Selectivity Control in Palladium-Catalyzed CH2Br2 Hydrodebromination on Carbon-Based Materials by Nuclearity and Support Engineering

Practical implementation of CH2Br2 hydrodebromination to CH3Br, an important step in the bromine-mediated functionalization of methane, is currently hindered by the lack of selective and stable catalysts, which typically deactivate over a few hours on stream. Despite ranking as the most active metal for this reaction, palladium has received limited attention due to the tendency of metal nanoparticles to form C2+ products and methane, alongside CH3Br. Herein, we explore metal nuclearity and host effects in nanostructured palladium-based hydrodebromination catalysts. While Pd nanoparticles intrinsically exhibit similar unselective behavior irrespective of the host choice, encompassing metal oxides and carbon-based supports, stabilization of isolated Pd sites over the latter enables suppression of C–C coupling.

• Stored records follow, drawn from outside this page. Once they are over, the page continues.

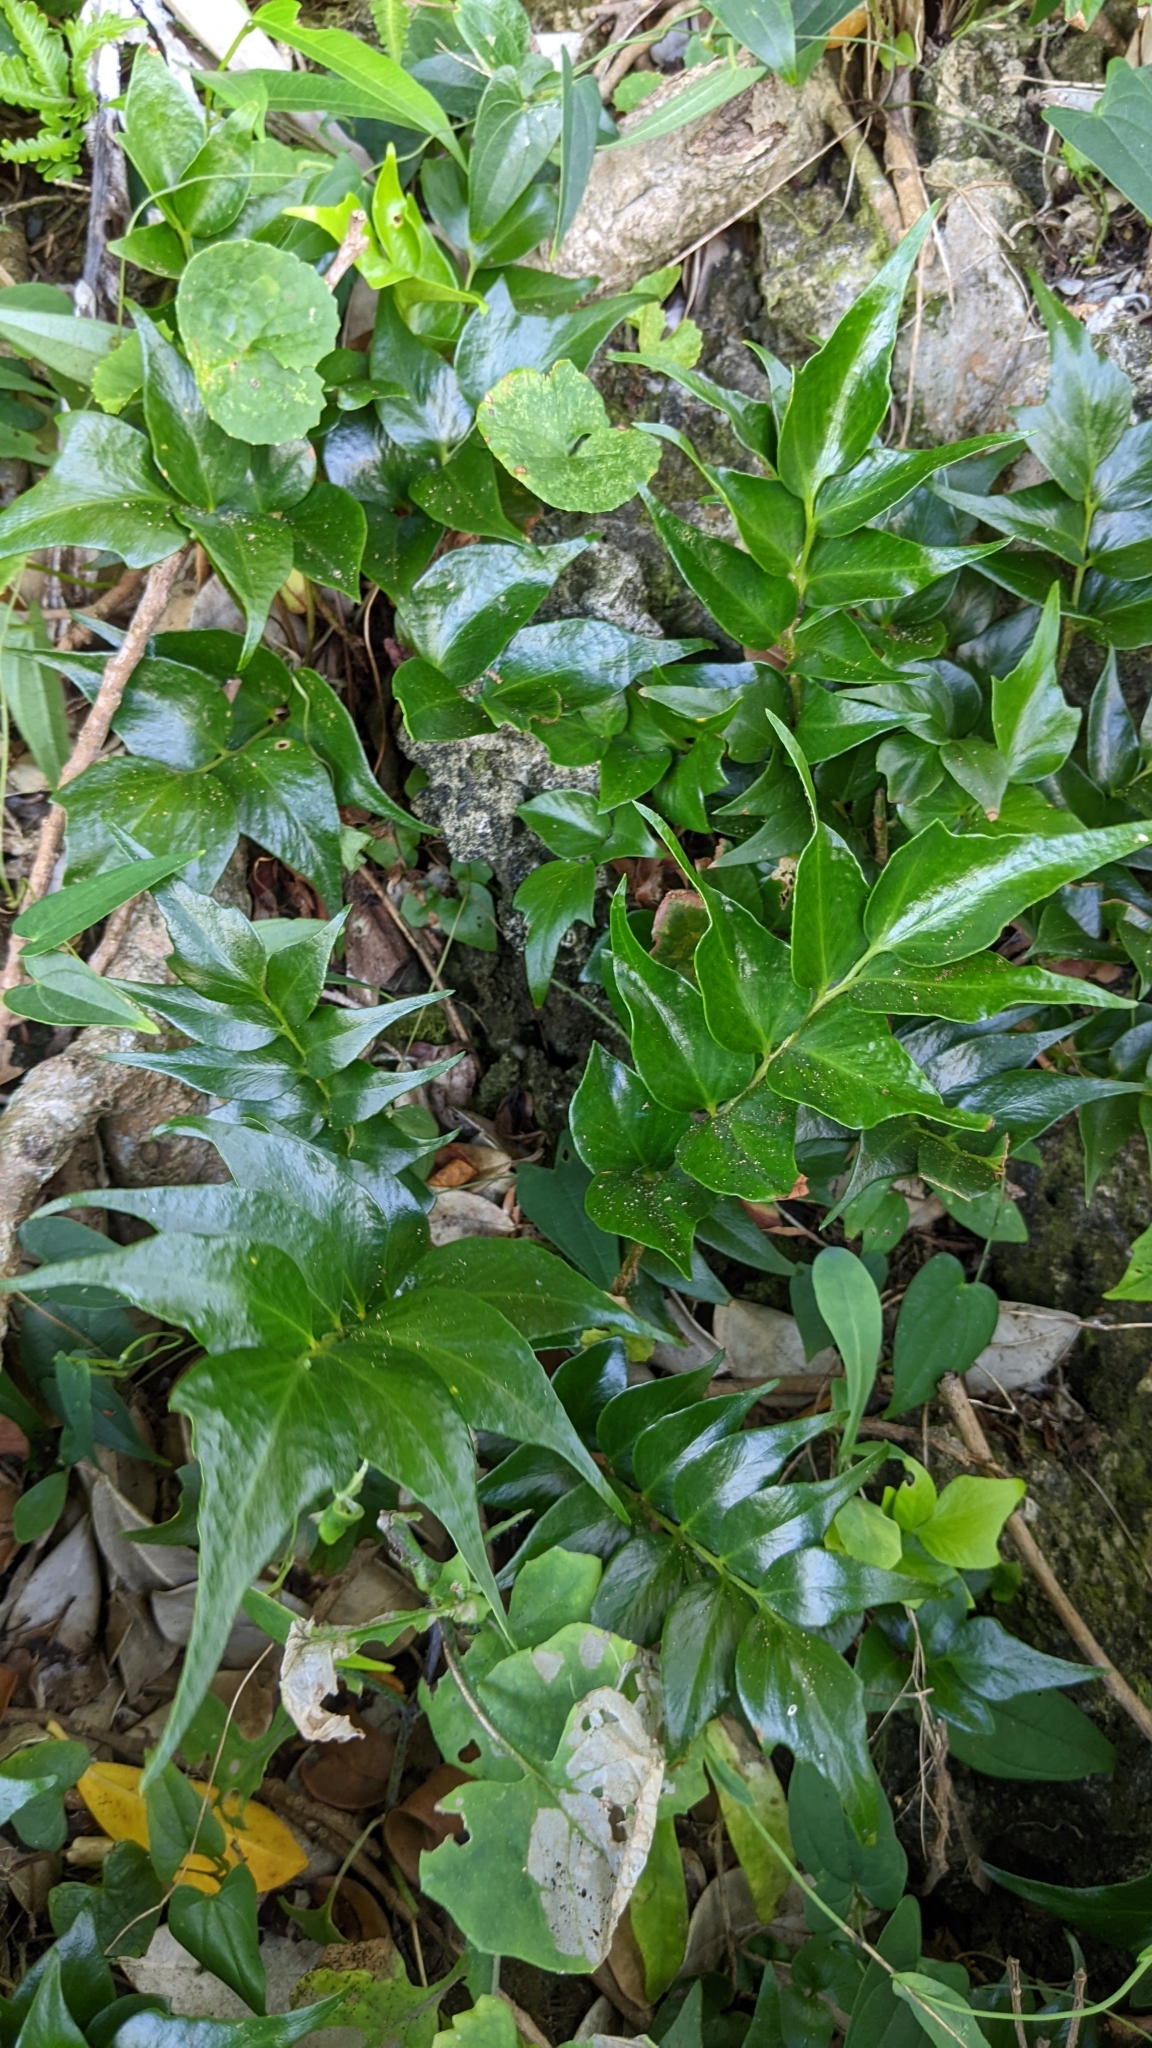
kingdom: Plantae
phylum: Tracheophyta
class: Polypodiopsida
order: Polypodiales
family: Dryopteridaceae
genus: Cyrtomium
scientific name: Cyrtomium falcatum
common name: House holly-fern
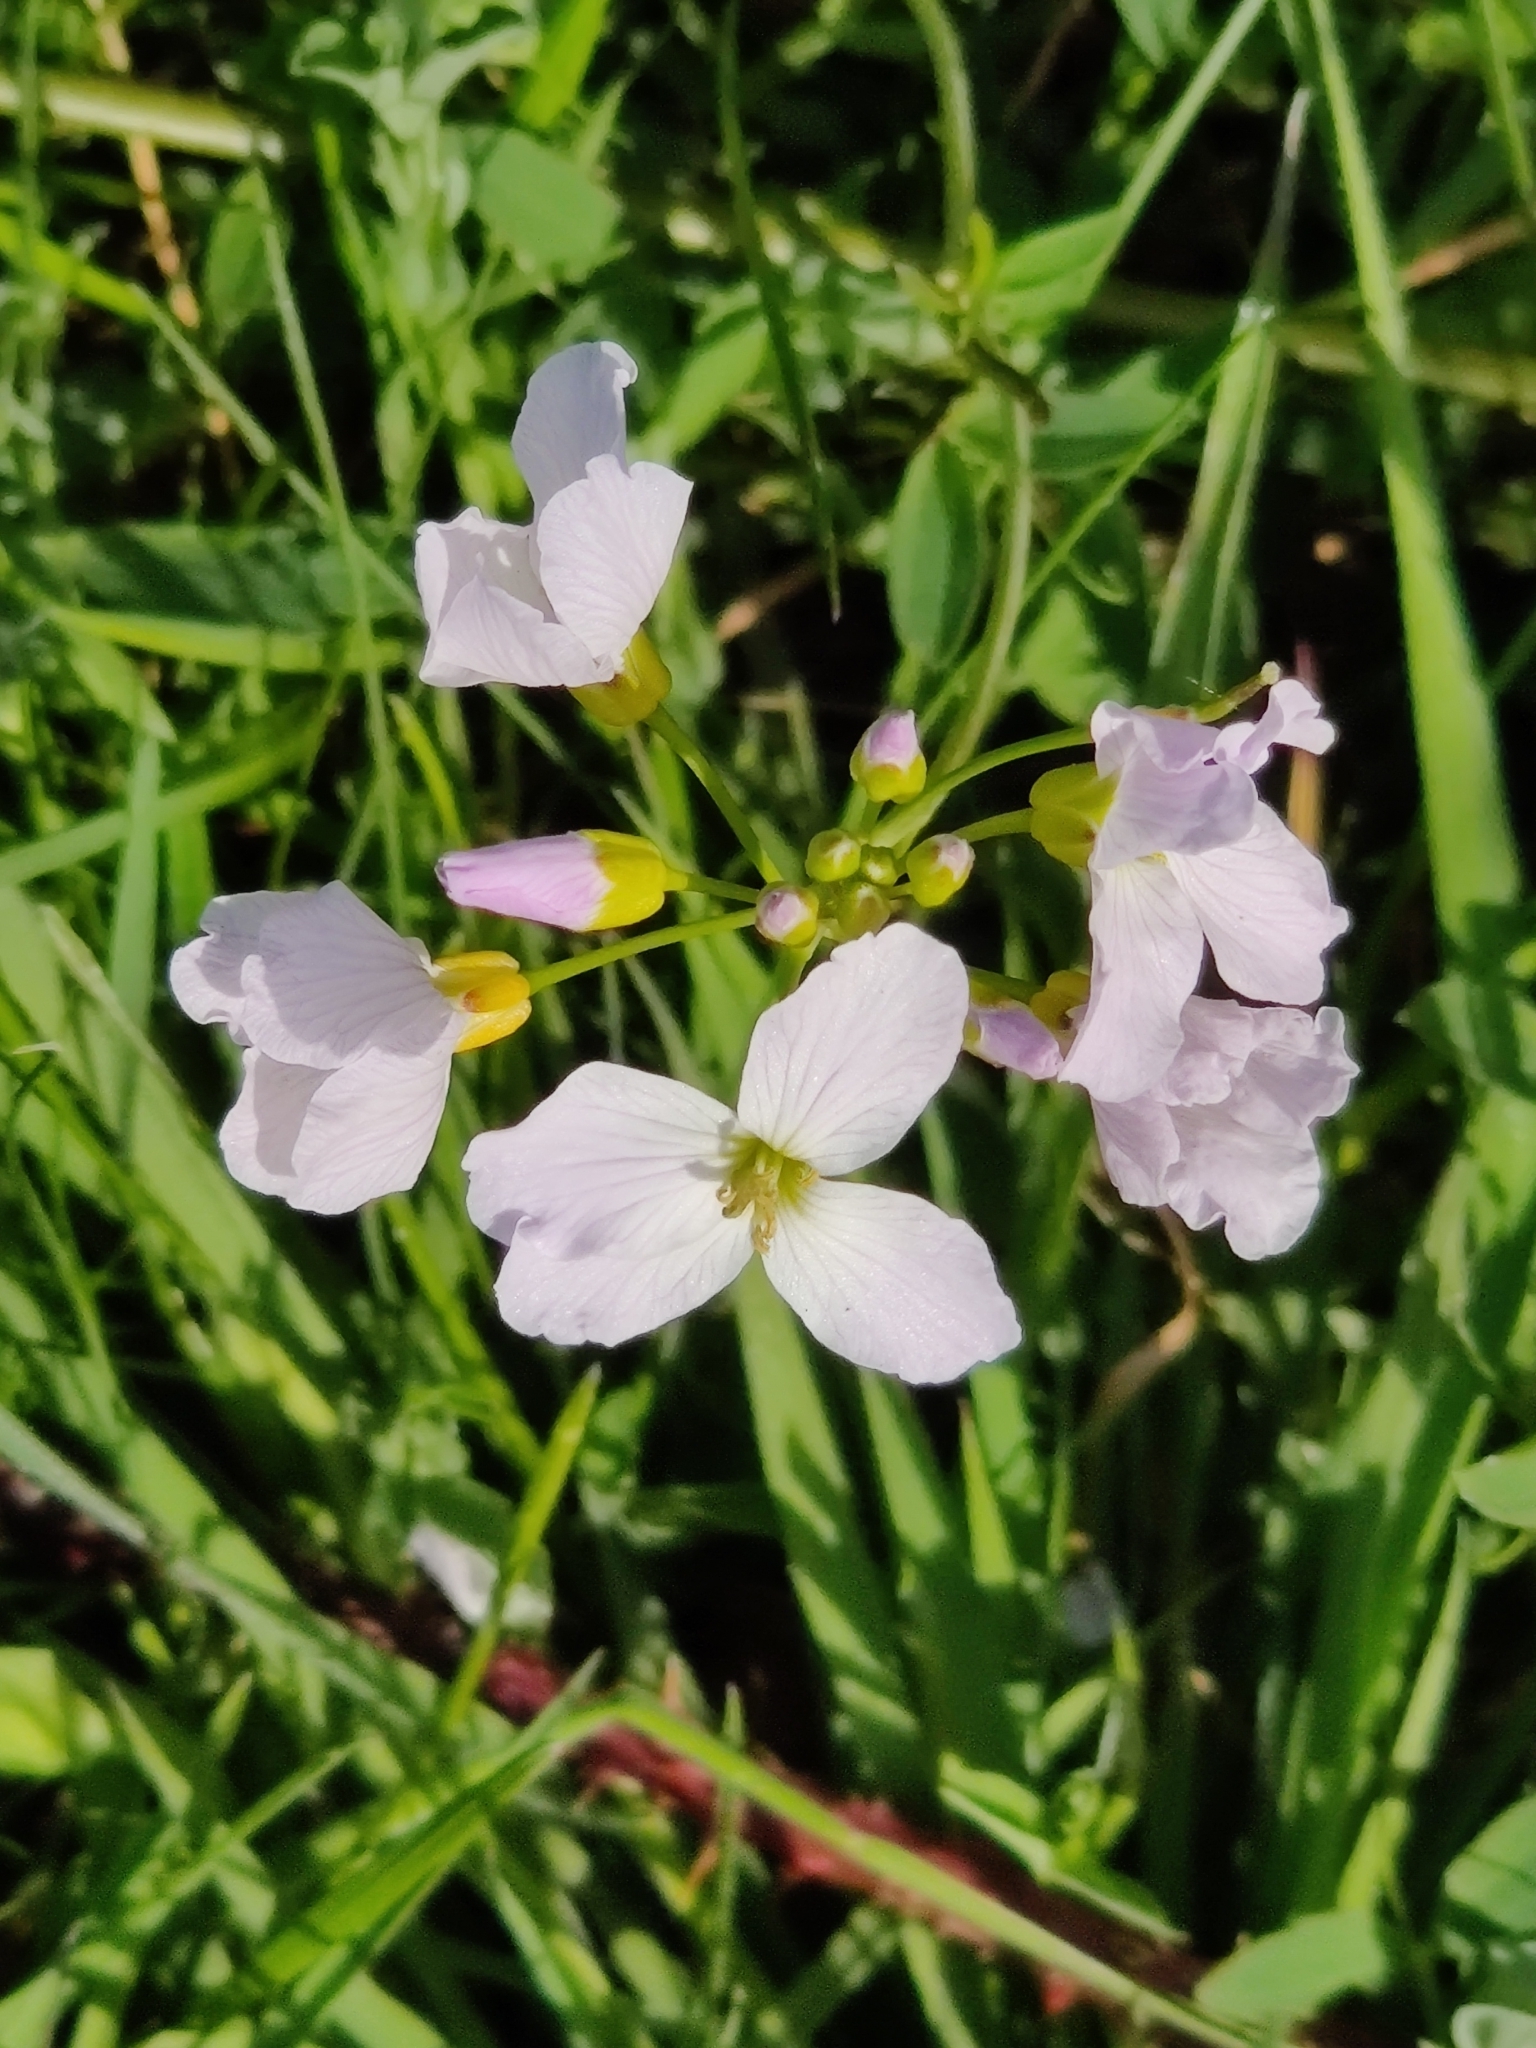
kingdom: Plantae
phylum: Tracheophyta
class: Magnoliopsida
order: Brassicales
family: Brassicaceae
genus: Cardamine
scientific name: Cardamine pratensis
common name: Cuckoo flower
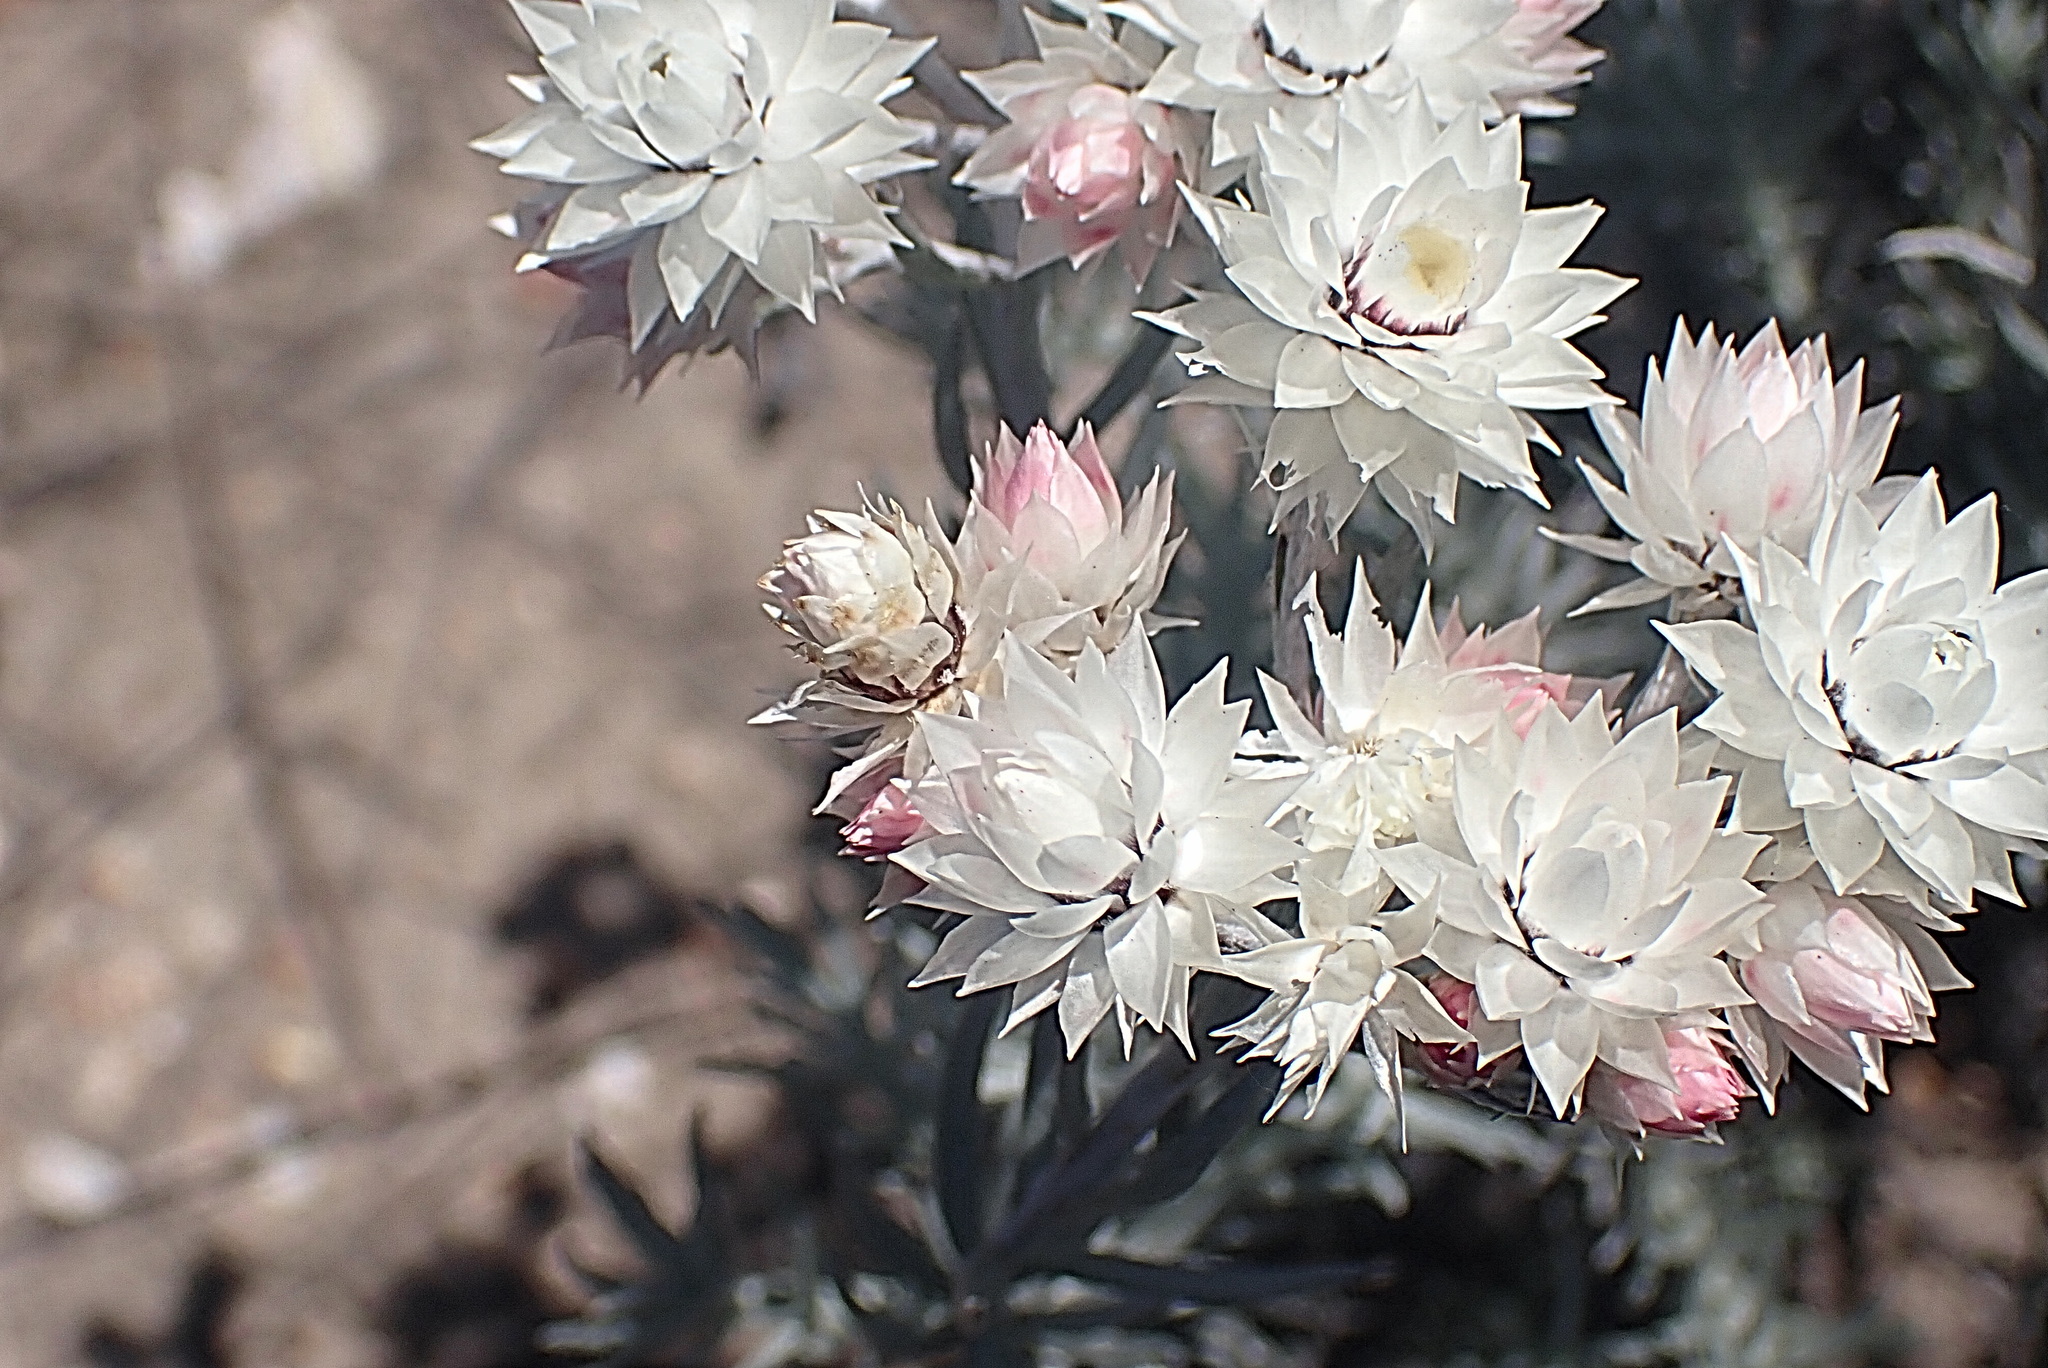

Therein, the impact of host functionalization and structure on the metal center reactivity is investigated over amorphous activated and nitrogen-doped carbons as well as crystalline carbon nitrides. By maximizing the site architectural uniformity and integrating large N-cavities with high affinity for the metal, we show that high-valent Pd single atoms supported on a poly(triazine imide) carbon nitride unlocks full selectivity to CH3Br (99%) and stable behavior over 24 h on stream. Finally, by combining spectroscopic, kinetic, and computational analyses, we identify that the oxidation state of the metal centers, regulated by the coordination with the host, dictates their thermodynamic propensity to selectively hydrogenate the CH2Br* intermediate to CH3Br.